What the task requires:
Every line below between the line holding "5: (981, 1100)" and the line holding "79: (820, 1261)", inclusive, should be repeated exactly, and all other lines omitted.

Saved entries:
=-=-=
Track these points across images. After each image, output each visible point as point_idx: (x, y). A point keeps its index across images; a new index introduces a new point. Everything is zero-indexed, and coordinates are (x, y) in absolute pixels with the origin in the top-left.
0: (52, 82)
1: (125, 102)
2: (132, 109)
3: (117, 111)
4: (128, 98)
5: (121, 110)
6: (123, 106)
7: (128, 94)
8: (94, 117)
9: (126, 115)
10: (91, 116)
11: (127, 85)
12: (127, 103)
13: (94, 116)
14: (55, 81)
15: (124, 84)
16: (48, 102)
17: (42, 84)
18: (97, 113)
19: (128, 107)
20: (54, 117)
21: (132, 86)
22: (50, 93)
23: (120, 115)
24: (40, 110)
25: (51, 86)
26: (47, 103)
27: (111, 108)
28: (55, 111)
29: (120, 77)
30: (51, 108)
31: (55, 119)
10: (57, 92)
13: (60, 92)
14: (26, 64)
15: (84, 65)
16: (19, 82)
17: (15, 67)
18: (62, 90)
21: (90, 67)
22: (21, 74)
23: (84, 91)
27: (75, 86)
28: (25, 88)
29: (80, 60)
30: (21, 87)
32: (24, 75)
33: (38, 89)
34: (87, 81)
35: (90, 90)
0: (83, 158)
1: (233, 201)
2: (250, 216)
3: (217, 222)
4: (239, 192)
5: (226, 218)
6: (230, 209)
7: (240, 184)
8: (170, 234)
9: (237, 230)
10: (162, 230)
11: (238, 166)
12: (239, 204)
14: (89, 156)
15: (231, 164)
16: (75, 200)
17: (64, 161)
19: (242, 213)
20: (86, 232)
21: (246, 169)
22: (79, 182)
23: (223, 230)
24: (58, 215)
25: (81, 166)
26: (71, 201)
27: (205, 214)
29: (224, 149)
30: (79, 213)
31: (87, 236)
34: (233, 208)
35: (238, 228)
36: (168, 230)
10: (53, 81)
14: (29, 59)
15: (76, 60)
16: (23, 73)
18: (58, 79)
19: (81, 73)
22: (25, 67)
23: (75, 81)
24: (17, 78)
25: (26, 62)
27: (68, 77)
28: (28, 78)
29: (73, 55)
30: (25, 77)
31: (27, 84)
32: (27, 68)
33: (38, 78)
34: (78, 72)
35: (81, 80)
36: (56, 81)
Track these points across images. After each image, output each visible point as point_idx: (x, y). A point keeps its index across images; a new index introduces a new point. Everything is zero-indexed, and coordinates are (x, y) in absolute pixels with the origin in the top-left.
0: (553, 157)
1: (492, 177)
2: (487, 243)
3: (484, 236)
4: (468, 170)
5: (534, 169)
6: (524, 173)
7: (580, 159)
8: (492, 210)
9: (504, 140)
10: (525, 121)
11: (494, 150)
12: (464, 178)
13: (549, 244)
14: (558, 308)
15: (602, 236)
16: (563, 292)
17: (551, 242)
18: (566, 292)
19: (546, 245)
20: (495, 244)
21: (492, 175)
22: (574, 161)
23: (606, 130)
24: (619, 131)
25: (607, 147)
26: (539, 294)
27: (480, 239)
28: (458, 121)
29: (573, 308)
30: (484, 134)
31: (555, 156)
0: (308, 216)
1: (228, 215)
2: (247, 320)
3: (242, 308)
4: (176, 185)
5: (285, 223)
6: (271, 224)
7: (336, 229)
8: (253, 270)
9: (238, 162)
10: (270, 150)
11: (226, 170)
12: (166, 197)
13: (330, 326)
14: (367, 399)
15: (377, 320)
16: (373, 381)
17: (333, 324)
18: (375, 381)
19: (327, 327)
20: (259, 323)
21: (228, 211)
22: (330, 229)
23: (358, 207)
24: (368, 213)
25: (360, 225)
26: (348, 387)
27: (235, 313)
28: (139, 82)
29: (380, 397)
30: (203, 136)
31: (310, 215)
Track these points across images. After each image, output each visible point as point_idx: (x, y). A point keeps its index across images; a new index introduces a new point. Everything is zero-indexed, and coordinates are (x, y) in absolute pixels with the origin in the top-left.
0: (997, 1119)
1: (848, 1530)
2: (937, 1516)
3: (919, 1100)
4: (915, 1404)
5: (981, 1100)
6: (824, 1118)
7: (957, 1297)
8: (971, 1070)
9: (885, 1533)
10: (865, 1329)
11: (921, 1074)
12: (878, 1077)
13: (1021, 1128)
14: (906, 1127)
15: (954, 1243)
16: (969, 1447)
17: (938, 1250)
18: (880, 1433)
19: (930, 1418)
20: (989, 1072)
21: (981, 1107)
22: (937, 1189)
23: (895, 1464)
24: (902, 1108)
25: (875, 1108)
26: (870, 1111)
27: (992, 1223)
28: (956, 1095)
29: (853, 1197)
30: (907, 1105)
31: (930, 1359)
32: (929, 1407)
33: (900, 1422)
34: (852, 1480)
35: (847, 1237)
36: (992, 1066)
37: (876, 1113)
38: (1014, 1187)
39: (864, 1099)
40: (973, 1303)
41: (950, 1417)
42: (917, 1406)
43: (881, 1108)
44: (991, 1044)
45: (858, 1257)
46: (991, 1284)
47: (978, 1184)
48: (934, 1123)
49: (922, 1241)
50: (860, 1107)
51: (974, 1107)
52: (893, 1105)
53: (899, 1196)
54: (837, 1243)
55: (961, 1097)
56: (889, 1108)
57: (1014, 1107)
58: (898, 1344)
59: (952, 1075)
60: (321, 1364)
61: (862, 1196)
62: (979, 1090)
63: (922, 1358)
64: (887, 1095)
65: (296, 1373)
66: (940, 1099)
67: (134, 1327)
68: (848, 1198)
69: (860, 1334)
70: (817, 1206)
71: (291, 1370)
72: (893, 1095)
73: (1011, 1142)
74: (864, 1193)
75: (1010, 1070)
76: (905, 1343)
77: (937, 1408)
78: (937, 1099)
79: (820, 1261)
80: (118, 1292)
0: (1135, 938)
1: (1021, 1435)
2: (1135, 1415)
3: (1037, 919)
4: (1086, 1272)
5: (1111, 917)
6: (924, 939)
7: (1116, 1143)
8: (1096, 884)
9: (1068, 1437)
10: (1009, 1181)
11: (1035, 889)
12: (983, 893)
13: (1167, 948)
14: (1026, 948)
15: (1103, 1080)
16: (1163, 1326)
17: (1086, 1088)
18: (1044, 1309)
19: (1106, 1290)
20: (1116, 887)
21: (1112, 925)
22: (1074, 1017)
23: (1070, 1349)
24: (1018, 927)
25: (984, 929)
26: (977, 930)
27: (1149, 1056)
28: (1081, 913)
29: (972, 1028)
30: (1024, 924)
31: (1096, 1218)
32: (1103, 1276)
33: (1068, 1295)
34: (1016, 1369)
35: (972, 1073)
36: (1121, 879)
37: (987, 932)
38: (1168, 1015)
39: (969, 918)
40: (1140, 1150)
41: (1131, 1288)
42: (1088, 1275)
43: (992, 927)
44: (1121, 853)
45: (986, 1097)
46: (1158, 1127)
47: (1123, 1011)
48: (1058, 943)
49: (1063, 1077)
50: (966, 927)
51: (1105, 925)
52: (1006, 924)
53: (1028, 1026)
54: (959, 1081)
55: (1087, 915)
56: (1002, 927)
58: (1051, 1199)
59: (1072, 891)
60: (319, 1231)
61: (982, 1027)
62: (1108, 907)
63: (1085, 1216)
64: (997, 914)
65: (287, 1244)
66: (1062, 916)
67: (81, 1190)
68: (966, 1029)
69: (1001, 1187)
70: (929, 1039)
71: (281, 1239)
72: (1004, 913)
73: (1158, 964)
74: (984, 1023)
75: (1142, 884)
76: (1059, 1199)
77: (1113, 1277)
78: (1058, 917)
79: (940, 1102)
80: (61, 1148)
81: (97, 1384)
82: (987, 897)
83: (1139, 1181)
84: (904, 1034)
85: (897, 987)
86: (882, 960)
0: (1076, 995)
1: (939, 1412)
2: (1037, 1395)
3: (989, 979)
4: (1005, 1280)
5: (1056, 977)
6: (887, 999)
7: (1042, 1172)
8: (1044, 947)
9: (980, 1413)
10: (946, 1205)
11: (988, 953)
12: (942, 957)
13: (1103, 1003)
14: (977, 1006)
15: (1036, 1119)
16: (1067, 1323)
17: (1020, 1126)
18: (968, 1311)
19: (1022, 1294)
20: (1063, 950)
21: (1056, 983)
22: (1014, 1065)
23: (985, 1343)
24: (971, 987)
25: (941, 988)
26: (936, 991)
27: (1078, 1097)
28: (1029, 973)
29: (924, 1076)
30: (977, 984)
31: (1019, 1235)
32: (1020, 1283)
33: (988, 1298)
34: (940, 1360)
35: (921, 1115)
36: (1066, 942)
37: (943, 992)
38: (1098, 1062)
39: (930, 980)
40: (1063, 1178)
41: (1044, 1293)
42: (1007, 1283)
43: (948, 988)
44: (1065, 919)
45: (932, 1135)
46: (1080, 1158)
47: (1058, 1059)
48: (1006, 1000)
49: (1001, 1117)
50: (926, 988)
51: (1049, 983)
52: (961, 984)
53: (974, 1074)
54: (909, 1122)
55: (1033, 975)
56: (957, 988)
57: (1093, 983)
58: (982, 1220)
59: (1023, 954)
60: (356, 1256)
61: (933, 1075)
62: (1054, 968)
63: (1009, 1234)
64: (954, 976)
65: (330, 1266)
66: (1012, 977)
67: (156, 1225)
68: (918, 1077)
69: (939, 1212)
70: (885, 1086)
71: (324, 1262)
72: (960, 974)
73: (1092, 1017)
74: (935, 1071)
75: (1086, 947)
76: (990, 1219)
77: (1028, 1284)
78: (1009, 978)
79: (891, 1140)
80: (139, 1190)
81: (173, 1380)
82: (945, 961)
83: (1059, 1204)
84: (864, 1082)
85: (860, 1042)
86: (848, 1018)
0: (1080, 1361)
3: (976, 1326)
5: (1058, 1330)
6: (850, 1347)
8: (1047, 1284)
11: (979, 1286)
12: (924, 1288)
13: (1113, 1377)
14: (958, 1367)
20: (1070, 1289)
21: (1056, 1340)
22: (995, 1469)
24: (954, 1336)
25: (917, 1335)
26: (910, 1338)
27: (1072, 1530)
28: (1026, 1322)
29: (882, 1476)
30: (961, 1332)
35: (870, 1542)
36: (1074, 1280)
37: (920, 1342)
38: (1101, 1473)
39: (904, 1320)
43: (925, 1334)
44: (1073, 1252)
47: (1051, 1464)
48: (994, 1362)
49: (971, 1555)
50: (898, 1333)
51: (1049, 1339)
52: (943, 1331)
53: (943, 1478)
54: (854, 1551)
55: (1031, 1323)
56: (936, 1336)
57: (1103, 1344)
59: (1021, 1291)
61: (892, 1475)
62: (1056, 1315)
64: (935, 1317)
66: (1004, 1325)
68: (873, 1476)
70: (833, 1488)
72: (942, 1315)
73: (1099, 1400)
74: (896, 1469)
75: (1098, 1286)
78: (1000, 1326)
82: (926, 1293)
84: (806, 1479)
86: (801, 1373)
=-=-=
Answer:
5: (981, 1100)
6: (824, 1118)
7: (957, 1297)
8: (971, 1070)
9: (885, 1533)
10: (865, 1329)
11: (921, 1074)
12: (878, 1077)
13: (1021, 1128)
14: (906, 1127)
15: (954, 1243)
16: (969, 1447)
17: (938, 1250)
18: (880, 1433)
19: (930, 1418)
20: (989, 1072)
21: (981, 1107)
22: (937, 1189)
23: (895, 1464)
24: (902, 1108)
25: (875, 1108)
26: (870, 1111)
27: (992, 1223)
28: (956, 1095)
29: (853, 1197)
30: (907, 1105)
31: (930, 1359)
32: (929, 1407)
33: (900, 1422)
34: (852, 1480)
35: (847, 1237)
36: (992, 1066)
37: (876, 1113)
38: (1014, 1187)
39: (864, 1099)
40: (973, 1303)
41: (950, 1417)
42: (917, 1406)
43: (881, 1108)
44: (991, 1044)
45: (858, 1257)
46: (991, 1284)
47: (978, 1184)
48: (934, 1123)
49: (922, 1241)
50: (860, 1107)
51: (974, 1107)
52: (893, 1105)
53: (899, 1196)
54: (837, 1243)
55: (961, 1097)
56: (889, 1108)
57: (1014, 1107)
58: (898, 1344)
59: (952, 1075)
60: (321, 1364)
61: (862, 1196)
62: (979, 1090)
63: (922, 1358)
64: (887, 1095)
65: (296, 1373)
66: (940, 1099)
67: (134, 1327)
68: (848, 1198)
69: (860, 1334)
70: (817, 1206)
71: (291, 1370)
72: (893, 1095)
73: (1011, 1142)
74: (864, 1193)
75: (1010, 1070)
76: (905, 1343)
77: (937, 1408)
78: (937, 1099)
79: (820, 1261)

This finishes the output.